__Directive__. Copy every record verbatim but exclude the pictures.

__The data__.
┄┄┄┄┄┄┄┄┄┄┄┄┄┄┄┄┄┄┄┄

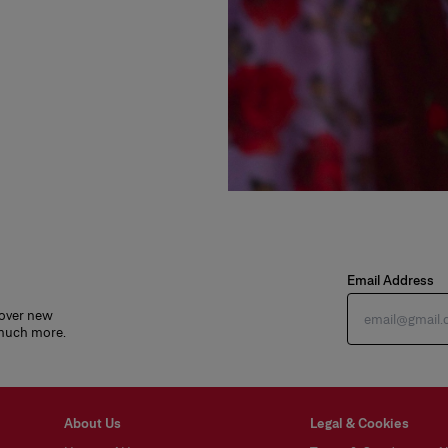
Email Address
cover new
 much more.
About Us
Legal & Cookies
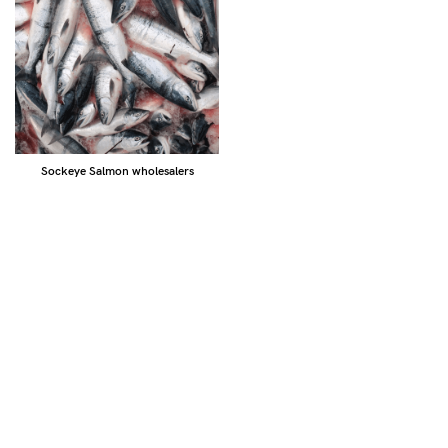
Sockeye Salmon wholesalers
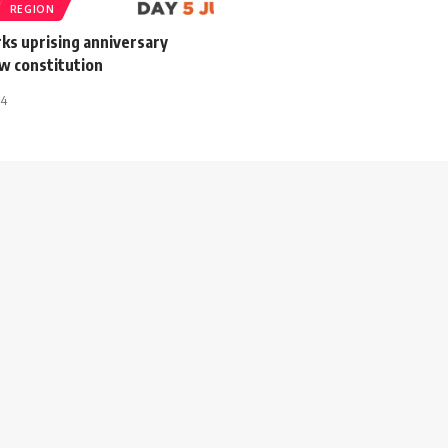
REGION
ks uprising anniversary
w constitution
14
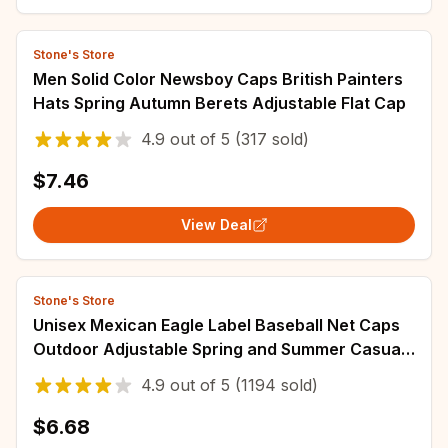
Stone's Store
Men Solid Color Newsboy Caps British Painters
Hats Spring Autumn Berets Adjustable Flat Cap
4.9
out of
5
(317 sold)
$7.46
View Deal
Stone's Store
Unisex Mexican Eagle Label Baseball Net Caps
Outdoor Adjustable Spring and Summer Casual
Sunscreen Hat
4.9
out of
5
(1194 sold)
$6.68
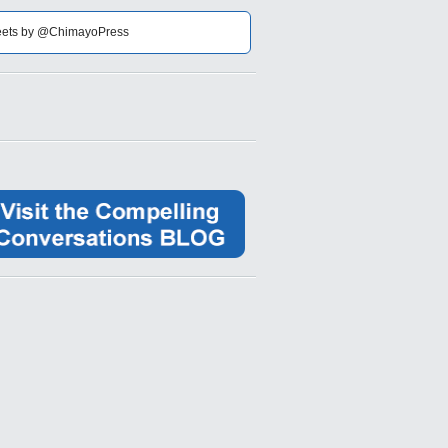
ets by @ChimayoPress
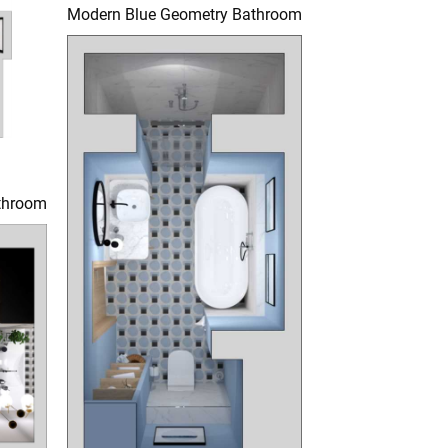
Modern Blue Geometry Bathroom
throom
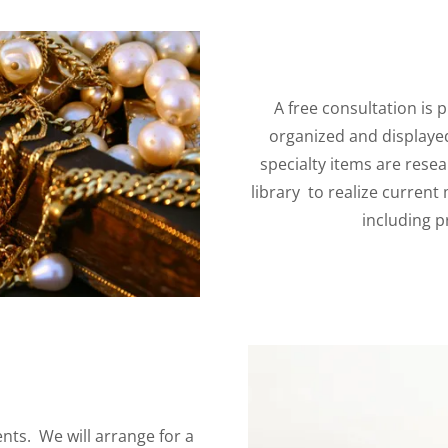
A free consultation is p
organized and displayed 
specialty items are rese
library to realize current
including p
nts. We will arrange for a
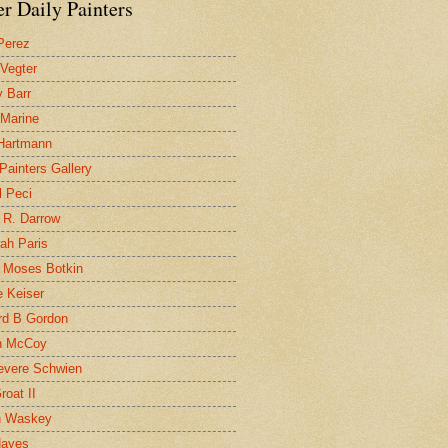
r Daily Painters
Perez
 Vegter
 Barr
 Marine
 Hartmann
 Painters Gallery
l Peci
 R. Darrow
ah Paris
 Moses Botkin
 Keiser
d B Gordon
n McCoy
evere Schwien
roat II
n Waskey
Hayes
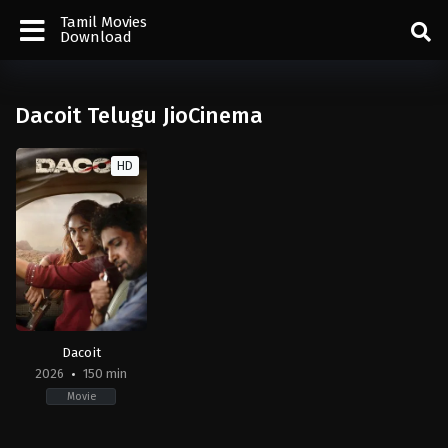
Tamil Movies
Download
Dacoit Telugu JioCinema
HD
Dacoit
2026
150 min
Movie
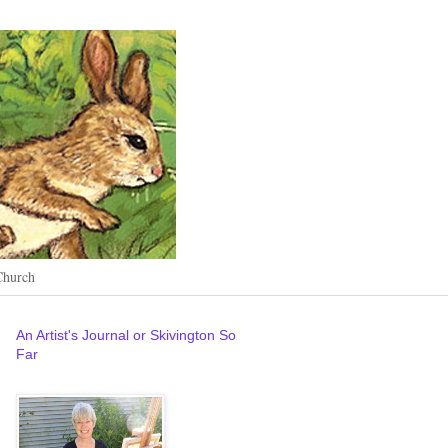
Church
An Artist's Journal or Skivington So
Far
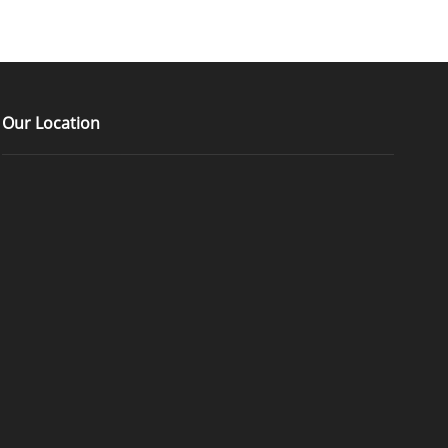
Our Location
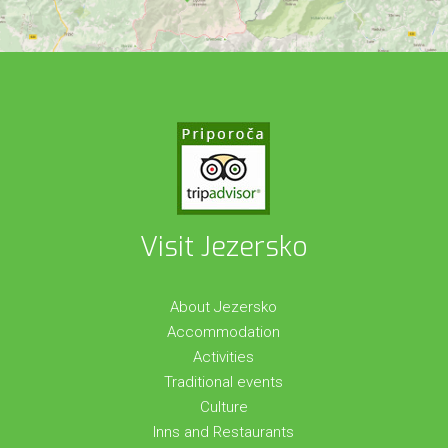
Visit Jezersko
About Jezersko
Accommodation
Activities
Traditional events
Culture
Inns and Restaurants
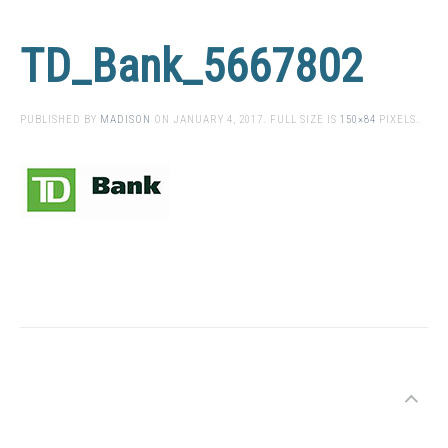
TD_Bank_5667802
PUBLISHED BY
MADISON
ON
JANUARY 4, 2017
. FULL SIZE IS
150×84
PIXELS.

┄┄┄┄┄┄┄┄┄┄┄┄┄┄┄┄┄┄┄┄

__Response below__.
Email Address
cover new
 much more.
About Us
Legal & Cookies
Sockeye Salmon wholesalers
REGION
ks uprising anniversary
w constitution
14
Stone's Store
Men Solid Color Newsboy Caps British Painters
Hats Spring Autumn Berets Adjustable Flat Cap
4.9
out of
5
(317 sold)
$7.46
View Deal
Stone's Store
Unisex Mexican Eagle Label Baseball Net Caps
Outdoor Adjustable Spring and Summer Casual
Sunscreen Hat
4.9
out of
5
(1194 sold)
$6.68
ets by @ChimayoPress
Modern Blue Geometry Bathroom
throom
A free consultation is p
organized and displayed 
specialty items are rese
library to realize current
including p
nts. We will arrange for a
r Daily Painters
Perez
 Vegter
 Barr
 Marine
 Hartmann
 Painters Gallery
l Peci
 R. Darrow
ah Paris
 Moses Botkin
 Keiser
d B Gordon
n McCoy
evere Schwien
roat II
n Waskey
Hayes
Tamil Movies
Download
Dacoit Telugu JioCinema
HD
Dacoit
2026
150 min
Movie
Church
An Artist's Journal or Skivington So
Far
Our Location
Visit Jezersko
About Jezersko
Accommodation
Activities
Traditional events
Culture
Inns and Restaurants
TD_Bank_5667802
PUBLISHED BY
MADISON
ON
JANUARY 4, 2017
. FULL SIZE IS
150×84
PIXELS.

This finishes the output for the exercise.